Returning to their conclusions today (November 25), the jury said Jayden had a history of alcohol and drug abuse that contributed to his psychosis that led to intrusive thoughts, and he had a family history of mental health conditions that “were not considered aggressively enough.” The jury said there were “inconsistencies with patient care record keeping and communication”.

The jury also said that if Jayden’s history of drug and alcohol abuse had been addressed earlier, it would have been beneficial to his welfare. The jury also said that the design of the Linden Center – in particular the area around the main doors – was “inappropriate” for safe use by patients. The jury said: “The Linden Center’s registration and reporting policy for escapes was insufficient and led to a lack of awareness and delays in reporting.”

The jury also said that the communication was “unsatisfactory” and led to “mistakes” made in the documents relating to Jayden and “failed to retain important information,” and that there were “lessons to be learned from the escapes.” However, the jury said that Network Rail’s responses Ferris and emergency services were “appropriate” in searching for Jayden.

You don’t have to suffer in silence if you are struggling with your mental health. Here are some groups you can contact when you need help:
Silver Line – a free, confidential helpline offering information, friendship and advice for seniors: 0800 4 80 4 90
Samaritans: Phone 116123, 24 hours a day, or email [email protected], confidential
Childline: Phone 0800 1111. Calls are free and will not appear on your bill
PAPYRUS: A voluntary organization that supports suicidal teens and youth. Tel. 0800 068 4141
Students Against Depression: A website for students who are depressed, depressed, or suicidal. Click here to visit
Bullying UK: A website for both children and adults affected by bullying. click here
Campaign Against Miserable Lives (CALM): for young people who feel miserable. He has a website here and a helpline: 0800 58 58 58

The investigation has previously heard evidence from mental health nurses and police officers, including Rachel Siege, a Division Six Community Psychiatric Nurse (CPN) on the Trust’s First Episode Psychosis (FEP) team who previously performed evaluations on Jayden before it split. Mrs. Siggee broke down when she recalled a phone call from Jayden’s mother Michelle when Jayden was threatening to run away, saying that she “thought he was safe there”.

Inspector Jonathan Thurston, who was responsible for the police response to Jayden’s loss, told the court how it was considered a medium risk level rather than a high one. Inspector Thurston said that on the night of 23 October he had six police cars covering the areas of Chelmsford and Maldon but while there was concern for Jayden’s safety he said his life was “in no danger” in the near term.

Jayden’s mother, Michelle Borough, said in a statement during the inquest that she believes her concerns to the police and the Linden Center on the night of her son’s death fell on deaf ears and that they failed in their duty to him. .

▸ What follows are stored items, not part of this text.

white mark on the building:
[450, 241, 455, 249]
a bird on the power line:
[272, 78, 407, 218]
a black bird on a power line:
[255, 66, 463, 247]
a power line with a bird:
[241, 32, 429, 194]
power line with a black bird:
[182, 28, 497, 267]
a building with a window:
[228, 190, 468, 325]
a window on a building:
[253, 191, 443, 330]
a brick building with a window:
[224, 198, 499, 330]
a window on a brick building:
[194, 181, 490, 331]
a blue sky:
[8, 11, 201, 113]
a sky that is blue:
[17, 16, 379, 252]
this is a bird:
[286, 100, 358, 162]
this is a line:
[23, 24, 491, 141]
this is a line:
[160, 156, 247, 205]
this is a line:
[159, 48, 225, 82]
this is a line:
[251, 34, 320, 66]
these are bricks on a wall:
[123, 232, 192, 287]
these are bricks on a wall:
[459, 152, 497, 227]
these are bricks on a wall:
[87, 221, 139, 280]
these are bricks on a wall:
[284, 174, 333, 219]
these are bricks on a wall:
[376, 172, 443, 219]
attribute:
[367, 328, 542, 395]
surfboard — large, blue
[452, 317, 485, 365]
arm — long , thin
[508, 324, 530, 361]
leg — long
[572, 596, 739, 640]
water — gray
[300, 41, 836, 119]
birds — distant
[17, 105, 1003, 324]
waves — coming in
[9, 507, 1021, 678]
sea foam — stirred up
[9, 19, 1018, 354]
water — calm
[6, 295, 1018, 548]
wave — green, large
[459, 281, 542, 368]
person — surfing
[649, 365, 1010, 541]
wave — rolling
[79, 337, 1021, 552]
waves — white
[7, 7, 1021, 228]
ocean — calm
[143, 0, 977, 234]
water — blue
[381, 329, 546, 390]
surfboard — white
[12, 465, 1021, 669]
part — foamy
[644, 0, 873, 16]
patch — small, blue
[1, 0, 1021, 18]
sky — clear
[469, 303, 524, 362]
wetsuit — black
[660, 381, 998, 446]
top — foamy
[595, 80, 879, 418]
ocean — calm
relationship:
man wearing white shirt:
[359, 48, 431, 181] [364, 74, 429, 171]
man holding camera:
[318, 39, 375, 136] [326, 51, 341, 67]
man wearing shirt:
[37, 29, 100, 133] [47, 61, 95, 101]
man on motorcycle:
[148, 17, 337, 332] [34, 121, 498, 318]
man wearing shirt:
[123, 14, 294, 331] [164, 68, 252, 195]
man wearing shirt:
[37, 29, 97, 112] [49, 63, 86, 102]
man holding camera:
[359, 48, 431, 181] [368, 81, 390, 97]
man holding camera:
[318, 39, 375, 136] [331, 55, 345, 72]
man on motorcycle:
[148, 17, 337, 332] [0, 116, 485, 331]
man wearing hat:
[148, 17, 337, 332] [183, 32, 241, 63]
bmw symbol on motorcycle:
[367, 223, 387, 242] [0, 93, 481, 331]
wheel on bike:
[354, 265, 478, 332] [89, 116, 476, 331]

Paul Scott, chief executive of the University of Essex Partnership’s NHS Foundation Trust (EPUT), said: “Our sympathies remain with Jayden’s family, friends and loved ones following their loss. I am sorry for the failures in the care provided to Jayden.”

“Immediate action was taken to improve security at the Linden Center and the Trust has made a significant investment in safety and technology improvements across all mental health inpatient wards.”

“We are committed to continuous improvement to provide the best possible care for those who need us most when they need us most.”